Выпив, Петруха сунул стакан в карман. Взял гармонь.

— Айда, Андрюха. Ребята ждут.

— Дак самовар!.. — вскинулась было Дарья.

Но Андрей уже был на пороге.

— Я скоро!

Ушли. Тихо стало в избе. Долго сидели, не глядя друг на друга.

Дарья подняла глаза на сына.

Он почувствовал ее взгляд, не выдержал:

— Ну, ладно, ладно, ты б хотя молчала!

Схватил кепку, вышел в сени, толкнул входную дверь.

Оттуда ударила хрипатая Петрухина гармонь:

— Ты, подгорна.
Ты, подгорна.
Ты, подгорна — улица…

Плюнул. Захлопнул дверь. Вернулся в избу. Кинул кепку на лавку. Сел. Снова взял ее в руки, повертел, переложил по другую сторону от себя.

Дарья подошла, подняла кепку, повесила на гвоздь. Пододвинула самовар.

— Чай стынет.

Павел поднял глаза на мать.

Лица их оказались рядом.

Заскрипела открытая дверь в сени (за кадром).

Сквозняк захлопнул ее, раздавил забытую Петрухой бутылку.

Луга у деревни.

Подымалось солнце. Низиною плыл туман.

Травостой дышал свежестью и росою. Вспорхнула ранняя птица.

— Во сне сколько раз это видел. Проснусь: нету! И вот снова есть. И думаю: не сон ли?

Юрлов скинул пиджак, загреб руками траву, провел по лицу влажными ладонями. Павел наводил точилом литовки.

— Мне не надо, у меня своя. — Юрлов стал собирать привезенную с собой складную литовку.

— Ну, дождалась?.. Два года лежала…

Павел подошел, потрогал и оглядел редкостную работу, похвалил:

— Скрипка, а не литовка!

— Спецзаказ, — ответил Юрлов. — Ребята в инструментальном помогли сделать.

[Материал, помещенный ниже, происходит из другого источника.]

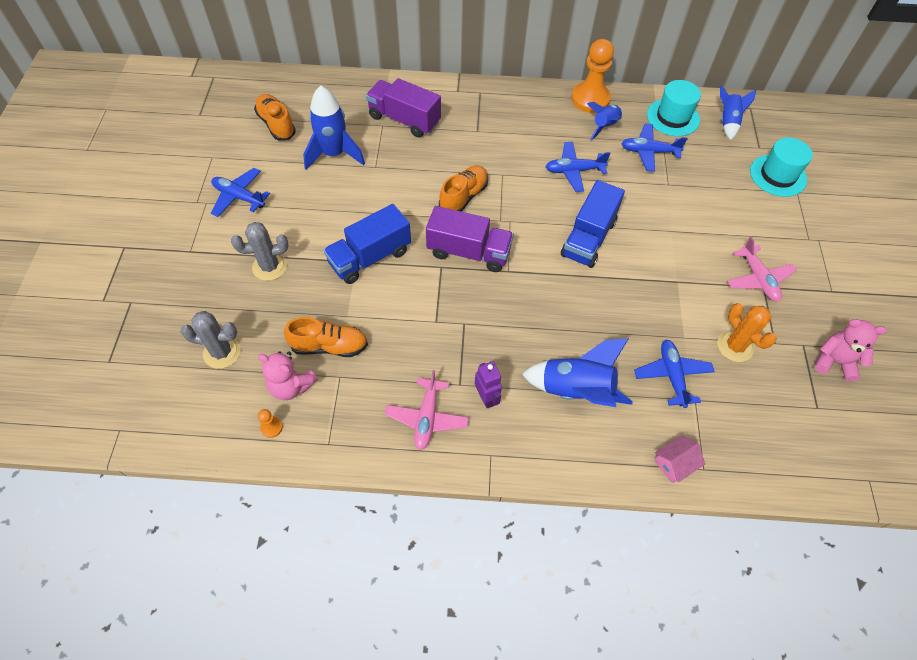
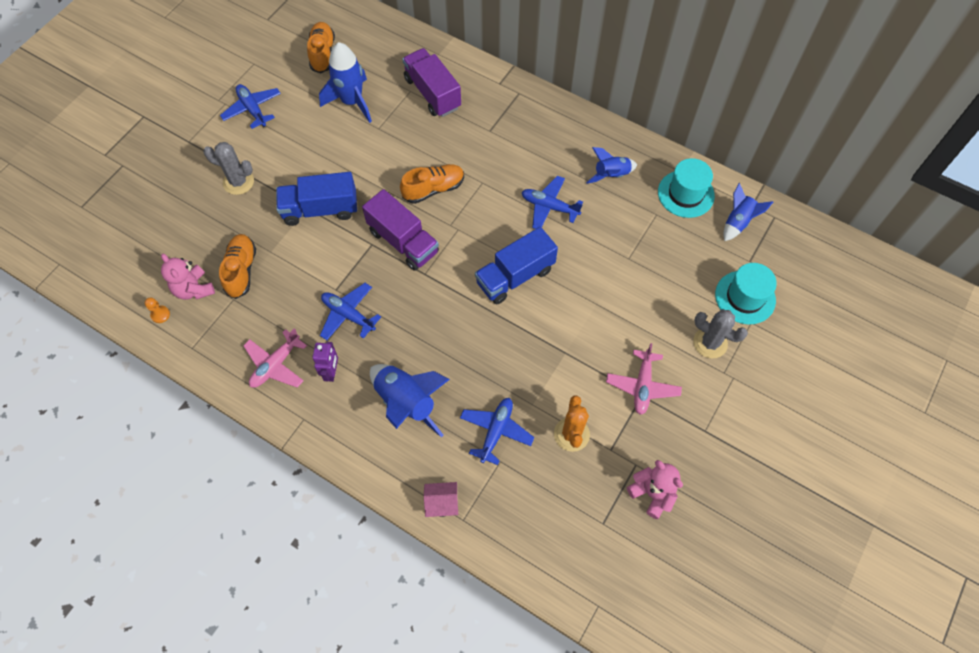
camera: 30 degrees right, 5 degrees up
(222, 352) = (161, 237): grey cactus -> grey cactus (710, 343)
(329, 346) = (241, 270): orange shoe -> orange shoe turned 120 degrees counterclockwise
(590, 99) = (618, 142): orange pawn -> none
(649, 152) = (634, 218): blue plane -> blue plane (348, 315)

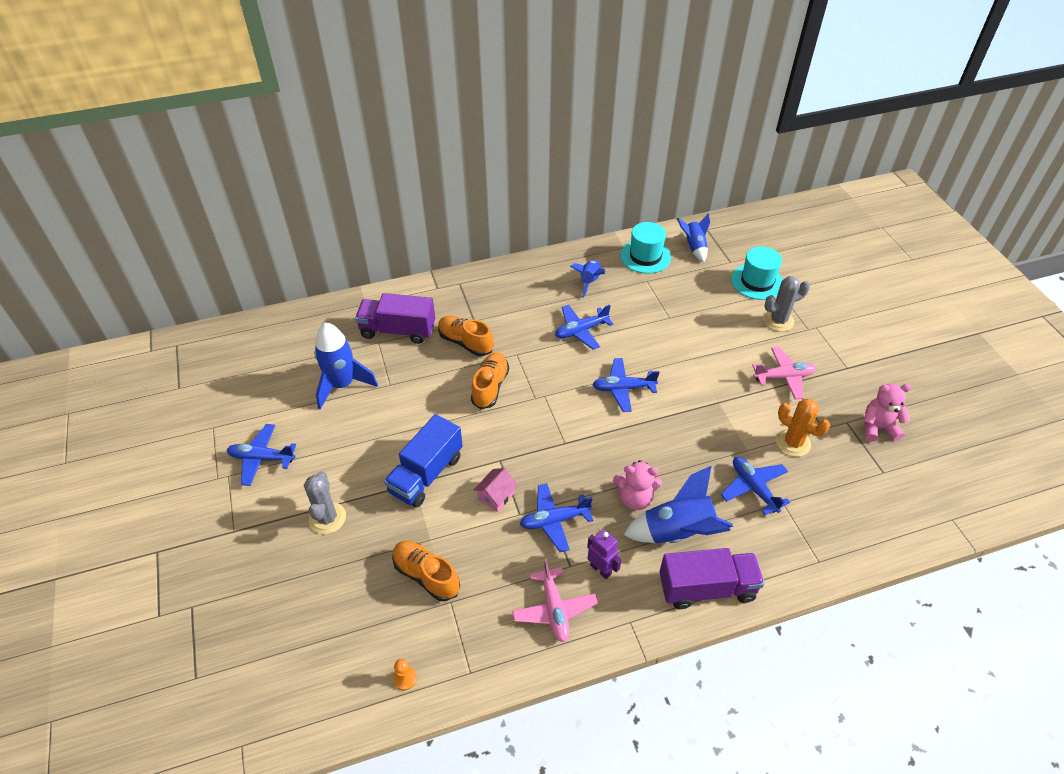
camera: 50 degrees left, 15 degrees down
(194, 289) = (406, 629): pink teddy bear -> pink teddy bear (635, 498)
(238, 182) = (327, 518): grey cactus -> grey cactus turned 60 degrees counterclockwise
(322, 54) = (268, 373): orange shoe -> orange shoe (465, 342)
(403, 241) = (519, 437): purple truck -> purple truck (707, 588)
(442, 503) = (793, 566): pink house -> pink house (496, 496)
(515, 276) = (623, 388): blue truck -> blue plane
(642, 386) = (783, 377): pink plane -> pink plane turned 60 degrees counterclockwise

Он снял шляпу. Часы. Подкатал брюки. Вошел в траву. Постоял. Взял литовку. И первая срезанная трава легла в ноги. Поднял глаза на Павла. Улыбнулся. И пошел косить ровными взмахами.

Павел отбросил потухшую сигарету.

Легко перекинул в руках литовку. Расправил плечи. Взмахнул литовкой. Раз. Другой. Травы покорно ложились рядами.

…Вжиг…

…Вжиг…

— …Пинегин! — донеслось от повозок. — Пинегин, кончай баловаться!.. Тебя ждут!..

Павел остановился, плюнул с досады.

…Весь луг запестрел рубахами косцов.

Приехали три телеги с водой, граблями и женщинами в платочках. Появилась звонкоголосая молодежь.

Пустили конные косилки. Утро разгоралось, и сенокос начал обретать характер всеобщей страды и праздника.

На выпасе уже стояли шалашики, ярко-желтые палатки, вились кухонные дымки.

Листвень.

К удивлению, обгорелый листвень стоял. И в этот раз к нему подступились всей артелью. Задрав головы, долго глядели на обломанную вершину.

— Пилу надо.

— По металлу!

— Бензиновая возьмет.

— Для него твоя бензиновая что чикотка.

— Свалим! Куда денется?

Пилить взялся сам бригадир.

Бочком, без уверенности подошел к дереву, покосился на его мощь, покачал головой, но пилу все же пустил. Поднес к стволу. Надавил. Пила зашлась высоким, натужным воем. Брызнула пыль опилок, но видно было, что пила не идет, и бригадир выключил.

— Не берет!

— Плюнуть на него!

— Все бы плевали! — разозлился бригадир. — А принимать приедут, куда спрячешь? Фуфайкой накроешь?

Помолчали.

— Ужель дерево не уроним? — подзадорил бригадир.